Aragorn: "One thing I've learned about hobbits; they are most hardy folk."
Merry: "Foolhardy maybe. He's a Took."
Aragon: "Yeah, you see, that's lost on me. I haven't really had any dealings with any other members of his family, so to even acknowledge the apparent humour in such a remark would be kind of presumptuous and rude, do you not think?"
Merry: "A fair point well made good sir. I will refrain from such comments, insofar as such comments are there to be made. Now let us make haste for the luncheon table, and eat assorted meats and rhubarb crumble."

Which brings me to the main point about Adobe's licensing of their Creative Suite set of products, including Photoshop, Illustrator, InDesign, Dreamweaver and other such professional design tools, and the foolhardiness thereof you will simply have to take me at my word over.

It's as if the legal team responsible for the corporate licensing have intentionally gone out of their way to penalise the honest. Of course, products such as DVDs also penalise paying customers by making them sit through mandatory accusations and threats, and many games require a permanent internet connection to play offline, none of which applies to those who acquire the products dishonestly, but Adobe's corporate licensing really takes it to the next level and beyond. Let's take a look at why.

Adobe's Creative Suite has a fairly regular upgrade cycle of 1 year to 18 months. This always results in the following:
  1. A new file format which is not compatible with older versions, with "export" only available the most recent version.
  2. Approximately zero support for older versions once a new version becomes available (e.g. camera RAW updates are only ever available for the most current version, even if it only came out last week, and that bug fix you were waiting for just isn't going to happen).
Because of #2 above, many businesses in the design field want to upgrade as soon as a new version becomes available, as opposed to hanging back and waiting for the bugs that will become evident through field testing have been ironed out, or god forbid skipping a generation. But because it's virtually an industry standard, and people in, say, the print industry are having to exchange proprietary format files, then #1 above means not upgrading on the day of release ensures you can no longer be active in that field. Were Adobe a monopoly, then this would certainly classify as monopoly abuse, though with sensible licensing it doesn't have to be that way...

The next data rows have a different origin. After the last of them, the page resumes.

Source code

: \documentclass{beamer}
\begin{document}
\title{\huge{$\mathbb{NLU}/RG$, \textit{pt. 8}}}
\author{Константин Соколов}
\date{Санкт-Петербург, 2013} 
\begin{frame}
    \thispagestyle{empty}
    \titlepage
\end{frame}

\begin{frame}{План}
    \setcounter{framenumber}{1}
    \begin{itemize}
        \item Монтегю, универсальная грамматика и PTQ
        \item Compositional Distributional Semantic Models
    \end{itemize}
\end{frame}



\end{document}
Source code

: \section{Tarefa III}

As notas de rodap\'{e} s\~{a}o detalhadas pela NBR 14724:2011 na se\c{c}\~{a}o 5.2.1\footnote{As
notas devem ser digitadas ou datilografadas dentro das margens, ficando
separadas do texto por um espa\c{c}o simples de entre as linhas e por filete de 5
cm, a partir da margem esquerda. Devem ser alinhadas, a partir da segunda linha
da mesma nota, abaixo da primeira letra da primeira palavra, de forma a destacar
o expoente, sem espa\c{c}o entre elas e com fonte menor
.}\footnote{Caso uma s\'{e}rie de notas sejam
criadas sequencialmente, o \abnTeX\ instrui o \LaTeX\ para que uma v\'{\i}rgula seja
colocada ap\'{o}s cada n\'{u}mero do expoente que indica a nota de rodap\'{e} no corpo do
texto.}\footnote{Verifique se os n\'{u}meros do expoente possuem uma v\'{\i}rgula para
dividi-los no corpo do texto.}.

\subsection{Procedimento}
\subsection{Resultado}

Yeah, sensible licensing, right... It's bad enough that every year or so when they decide you have to upgrade, you have to shell out retail price (or a slightly discounted upgrade price if you had a license for the immediately previous version) for every installation. To add to that, you are only allowed to have the licensed version installed; my boss came round earlier to make sure we were all complying with this clause. So the license you purchase to use CS5 actually includes a clause that says the licenses you purchased for CS4, CS3, CS2, CS1, and all previous versions of the software are no longer valid. The implications for #1 and #2 above are more than self evident; if you wanted to keep older versions available so that you could still exchange files with businesses who haven't upgraded, then businesses wouldn't be forced into the upgrade cycle quite as badly.

There is a sensible way around this in which everybody wins. The upgrade philosophy from the developers standpoint and the strict licensing conditions make this an ideal candidate for subscription licensing. Put simply, why not utilise a model whereby an annual fee is paid in exchange for use of the latest version. This way, Adobe get paid, they no longer have any moral obligation to support prior versions, all businesses get to use the latest versions as they become available, and nobody feels like they're being ripped off at gunpoint. Businesses will pay, because they're going to pay anyway, but this takes all of the stress and randomness out of the equation, and allows them to include it in the budget as a fixed maintenance cost. But they refuse to do this.

Foolhardy.


UPDATE: Since writing this, Adobe have gone ahead and done exactly what I said.